Data in this exercise:
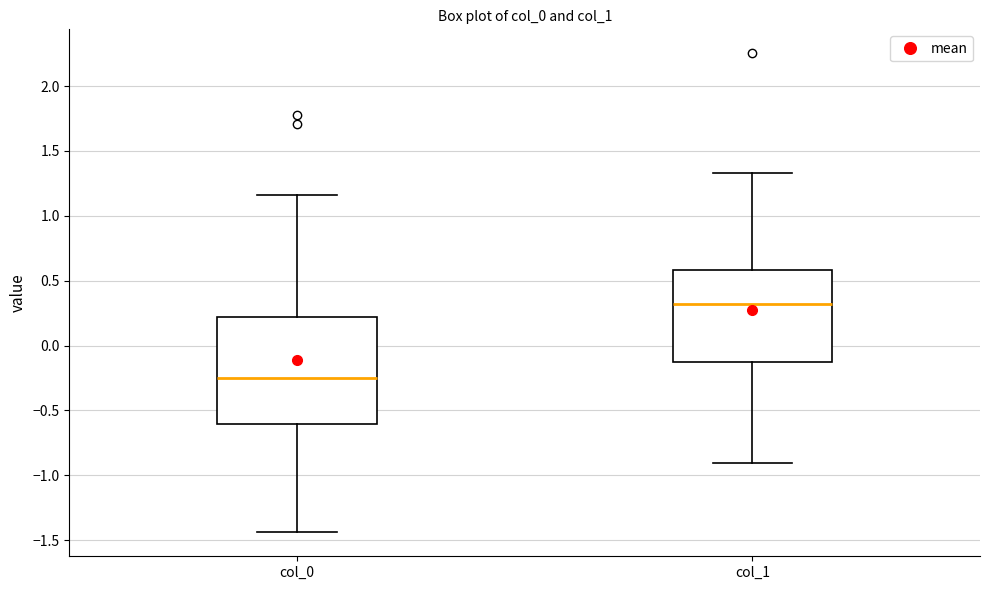

Comparing the boxes themselves (not the whiskers), which one is the tallest?

col_0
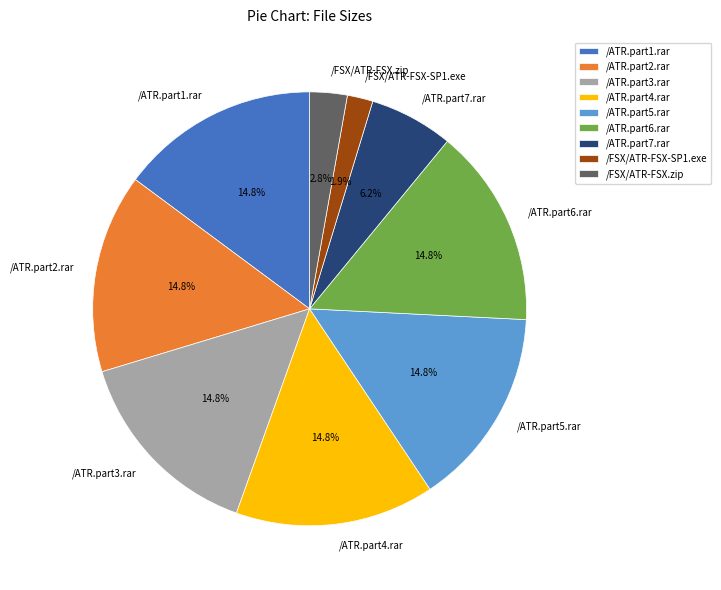

Does /ATR.part1.rar represent more than half of the total?

No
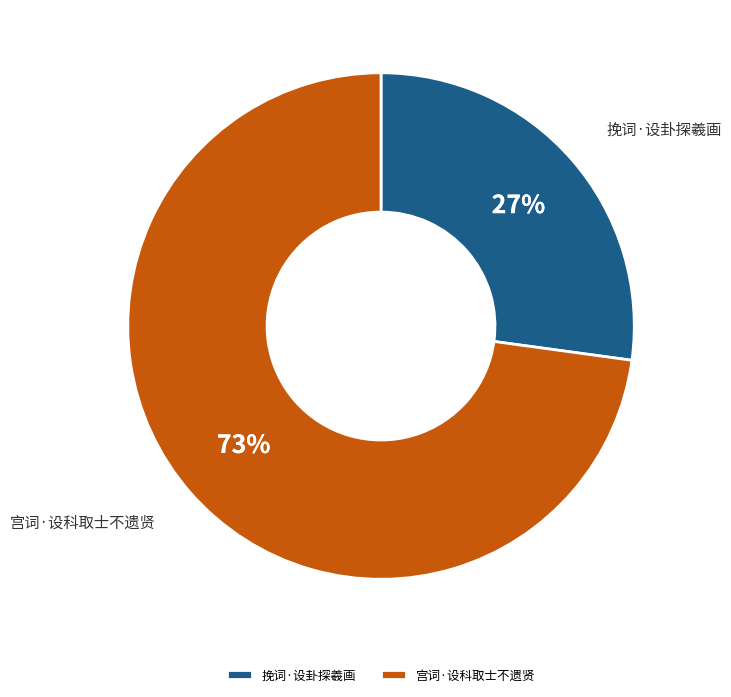

To the nearest percent, what is the combined percentage of 挽词·设卦探羲画 and 宫词·设科取士不遗贤?

100%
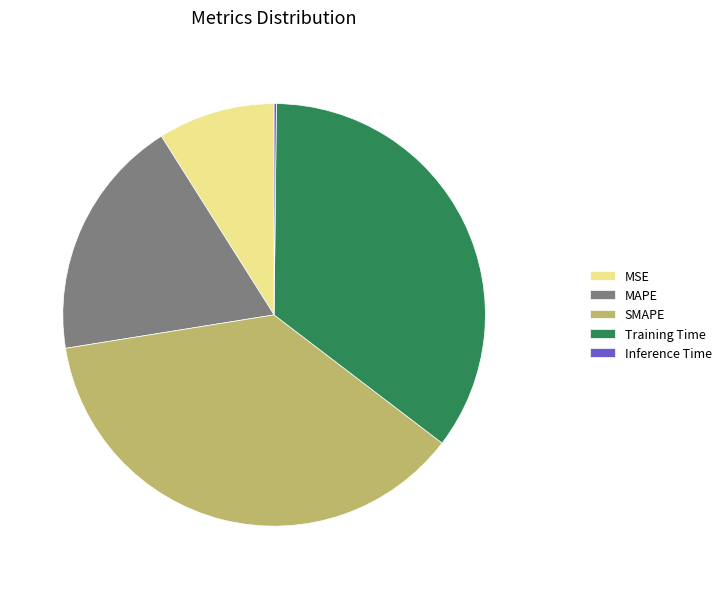

True or false: Training Time accounts for 42% of the total.

False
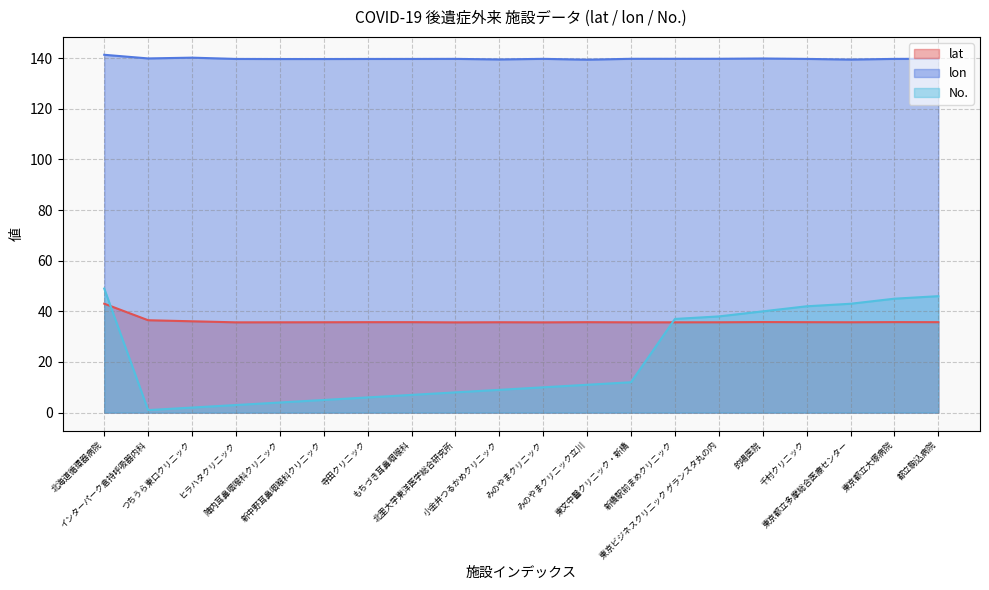

What is the difference between the maximum and minimum values in the lon series?

1.9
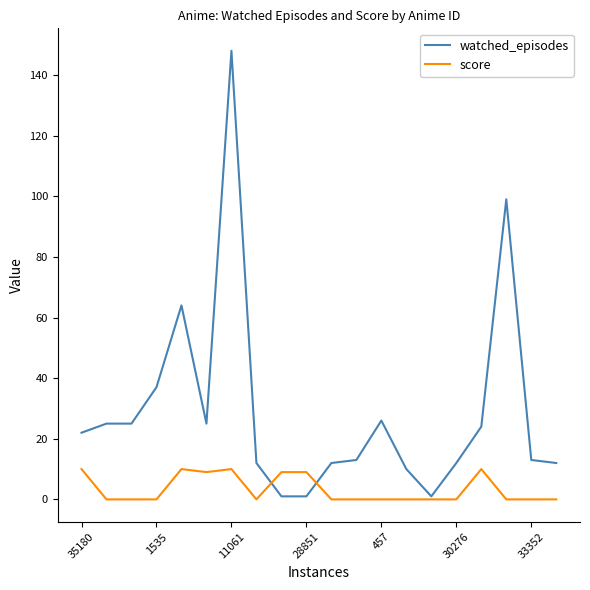

Which series has the largest range (max minus min)?

watched_episodes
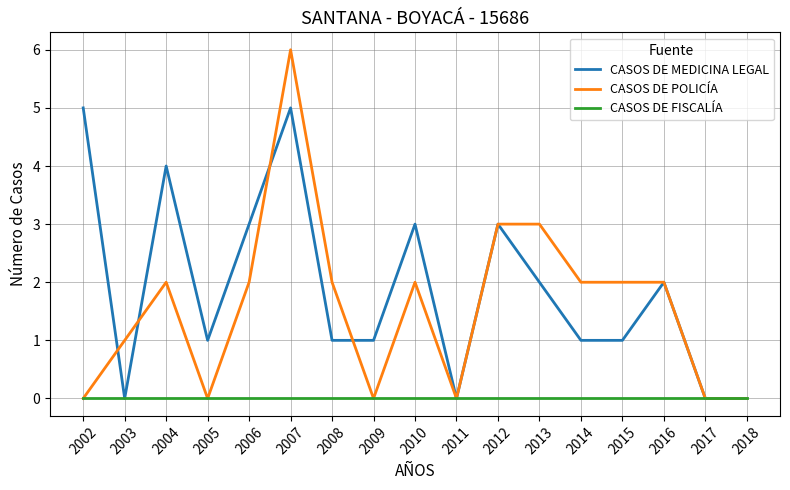

What is the spread (max minus min) of values at 2010?

3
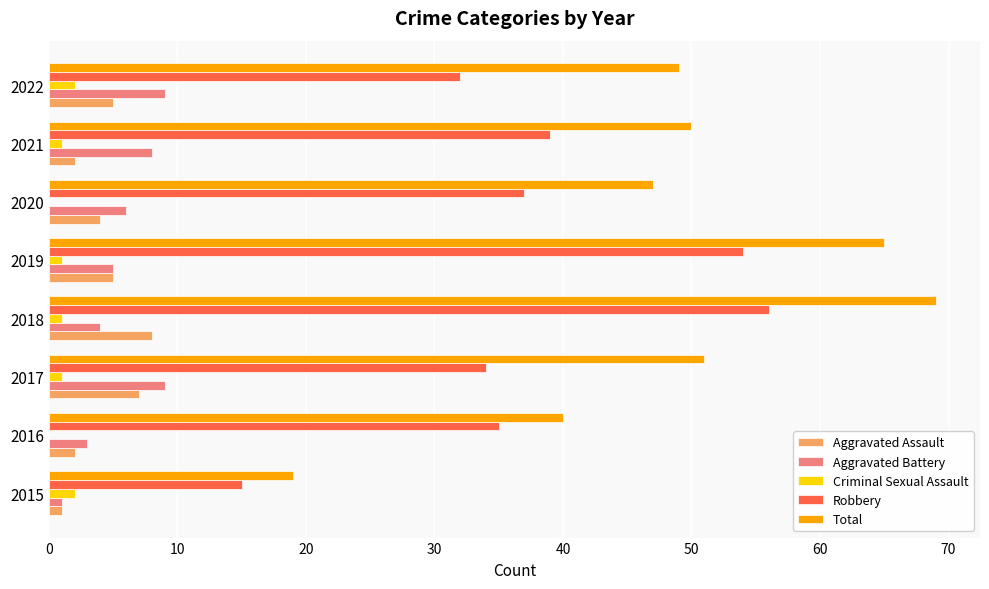

Which series changed the most between 2019 and 2020?

Total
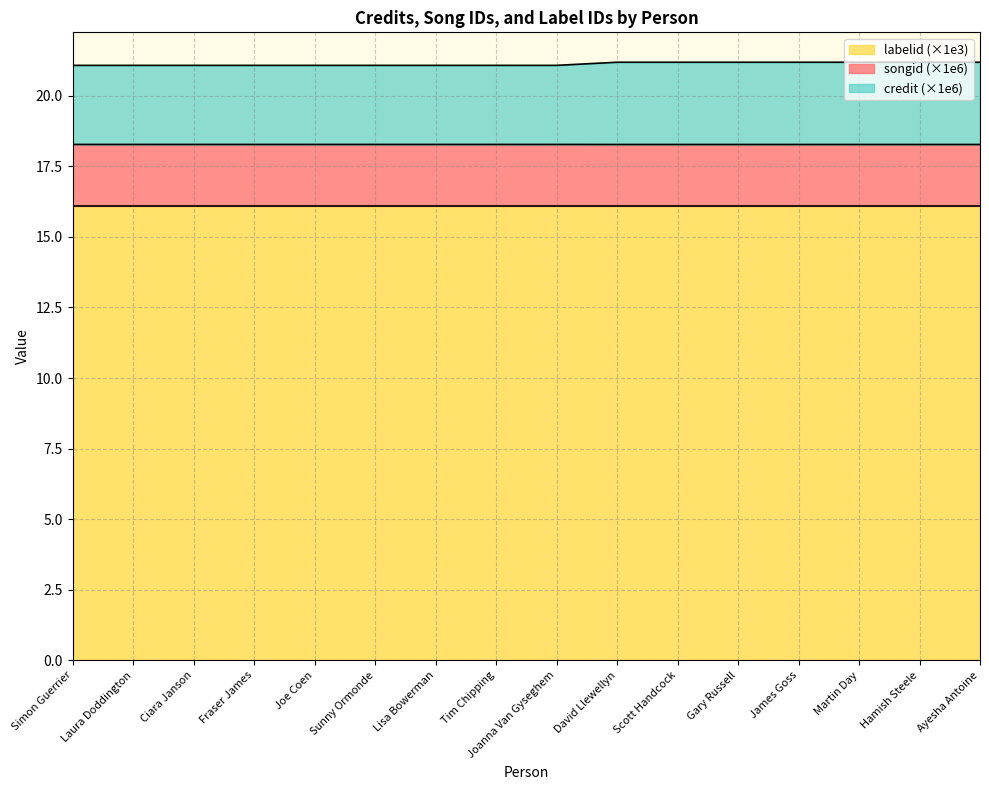

What is the total value across all series at Joanna Van Gyseghem?

21.1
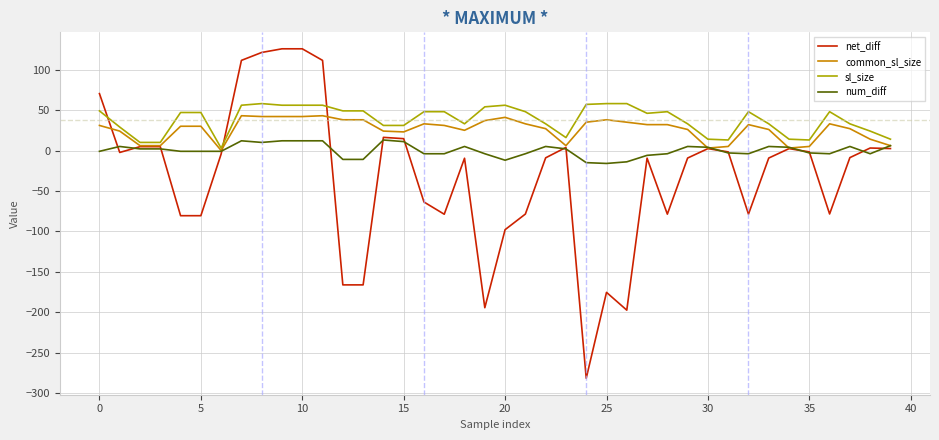

List the series in order of their peak value, lowest first.

num_diff, common_sl_size, sl_size, net_diff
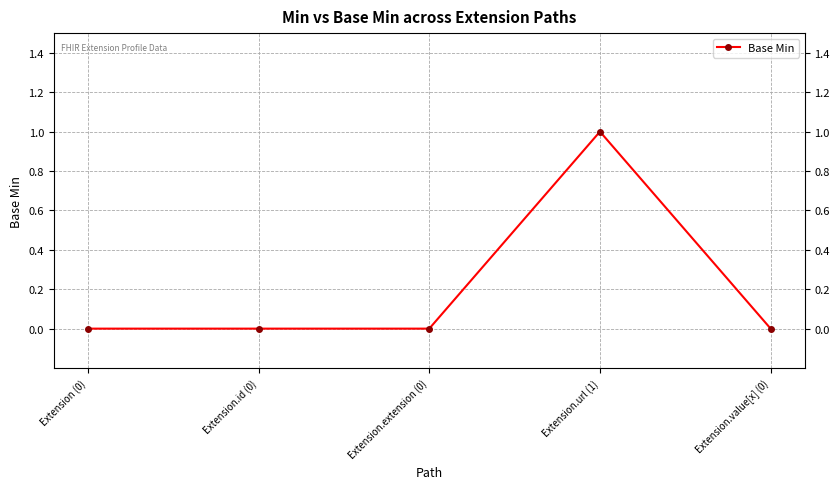

The chart shows a value of 0 at Extension.id (0). True or false?

True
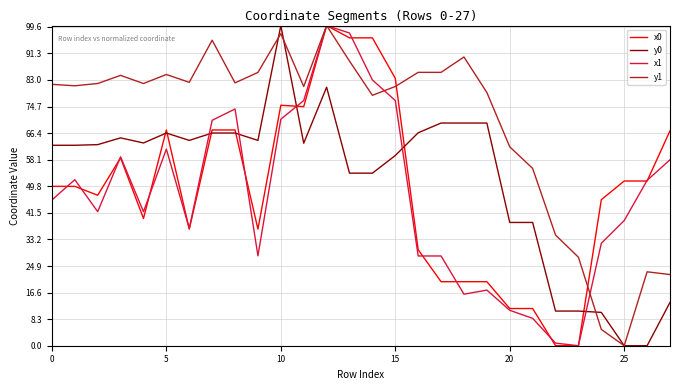

Which series has the largest total across all categories?

y1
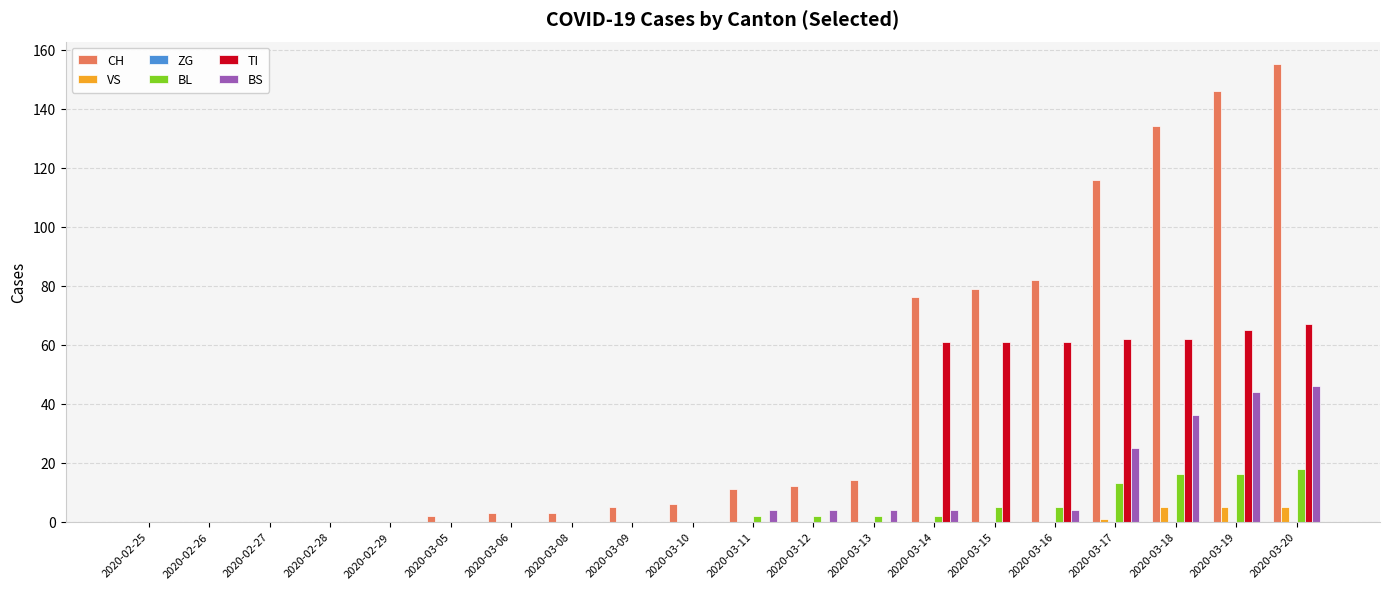

What is the total value across all series at 2020-03-19?

276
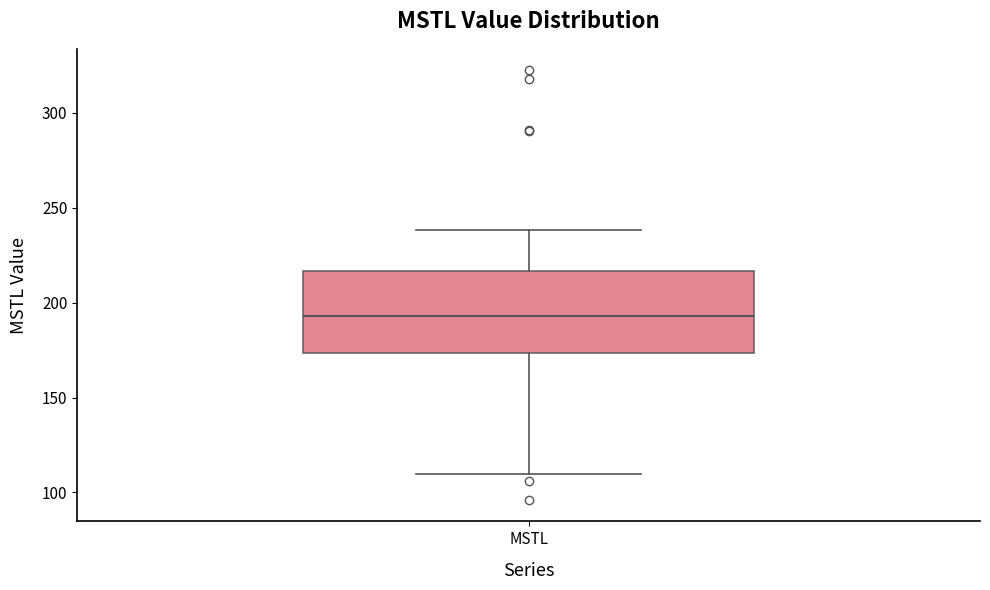

Transcribe this box plot: give where the median line is, the range the box spans, and where the two whiskers end, as read against the y-axis. The values are not printed on the chart, so give them approximately, as read against the axis.

median 195, box 175 to 215, whiskers 110 to 240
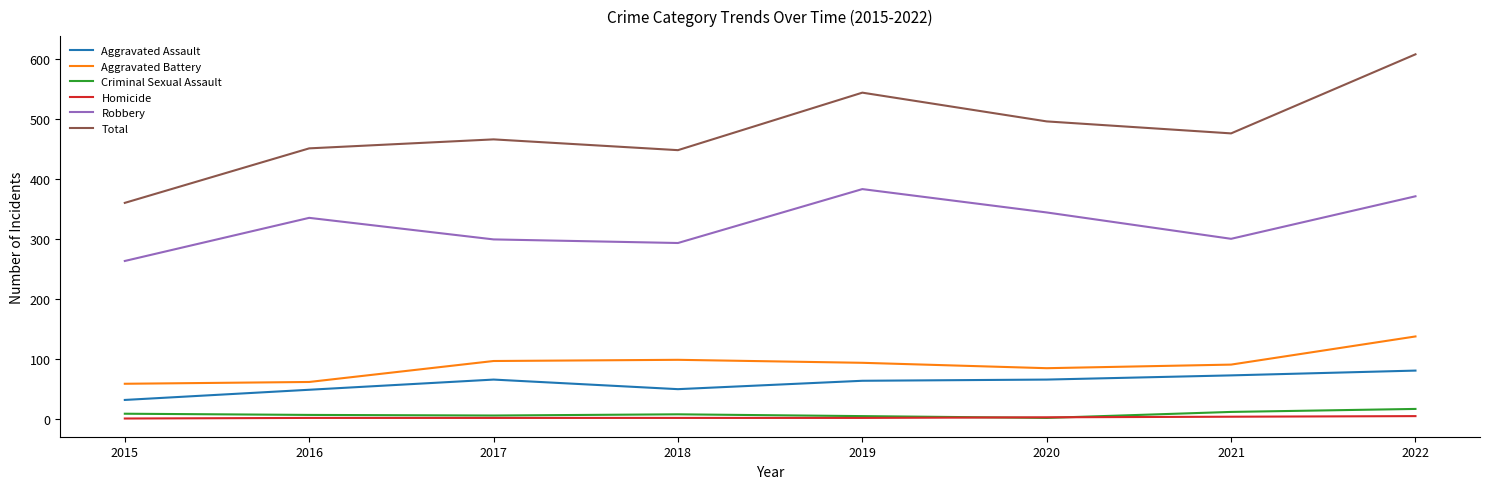

Is it true that Homicide equals 3 at 2021?

True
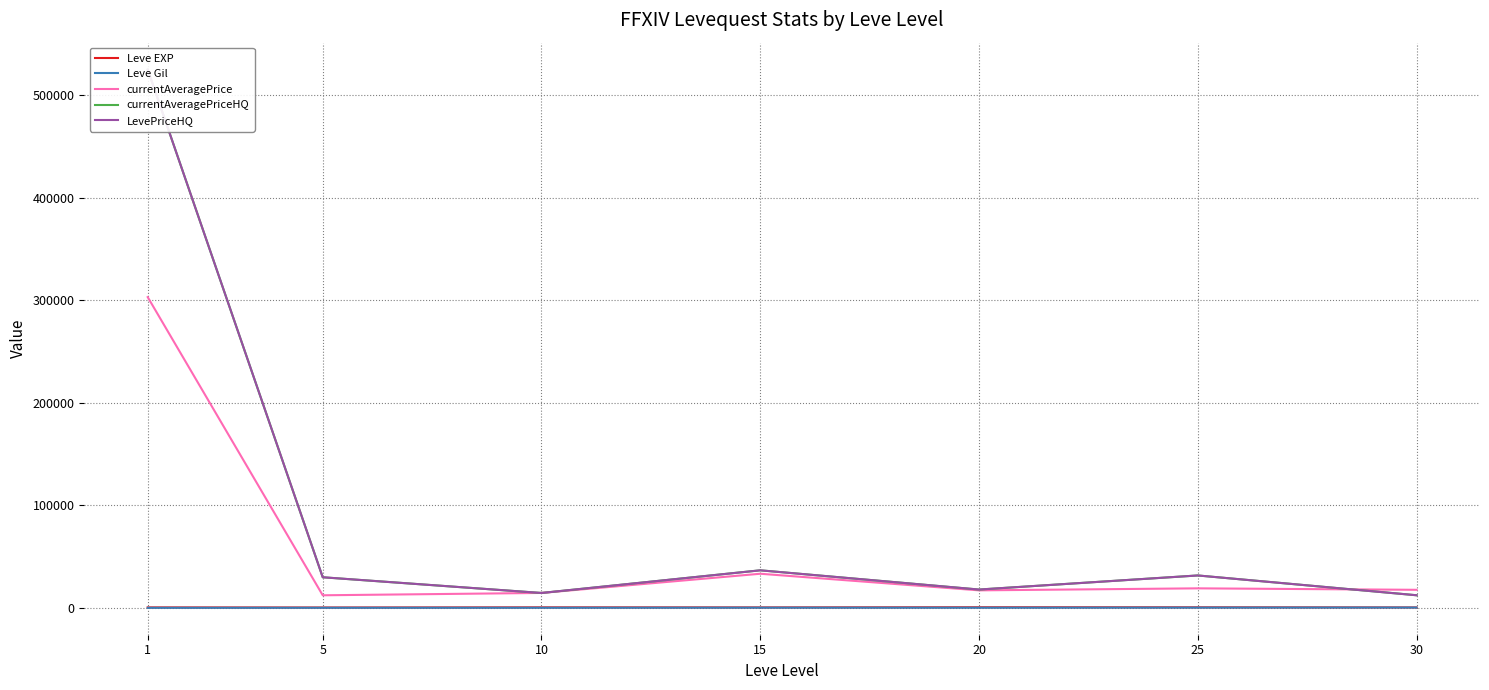

Which series changed the most between 10 and 15?

currentAveragePriceHQ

Task goal:
Please rewrite all of the records above, replacing every "series" with "data series" and keeping everything else the same. Leave out the picture markers.

Task response:
Comparing the boxes themselves (not the whiskers), which one is the tallest?

col_0

Does /ATR.part1.rar represent more than half of the total?

No

To the nearest percent, what is the combined percentage of 挽词·设卦探羲画 and 宫词·设科取士不遗贤?

100%

True or false: Training Time accounts for 42% of the total.

False

What is the difference between the maximum and minimum values in the lon data series?

1.9

Which data series has the largest range (max minus min)?

watched_episodes

What is the spread (max minus min) of values at 2010?

3

Which data series changed the most between 2019 and 2020?

Total

What is the total value across all data series at Joanna Van Gyseghem?

21.1

List the data series in order of their peak value, lowest first.

num_diff, common_sl_size, sl_size, net_diff

The chart shows a value of 0 at Extension.id (0). True or false?

True

Which data series has the largest total across all categories?

y1

What is the total value across all data series at 2020-03-19?

276

Transcribe this box plot: give where the median line is, the range the box spans, and where the two whiskers end, as read against the y-axis. The values are not printed on the chart, so give them approximately, as read against the axis.

median 195, box 175 to 215, whiskers 110 to 240

Is it true that Homicide equals 3 at 2021?

True

Which data series changed the most between 10 and 15?

currentAveragePriceHQ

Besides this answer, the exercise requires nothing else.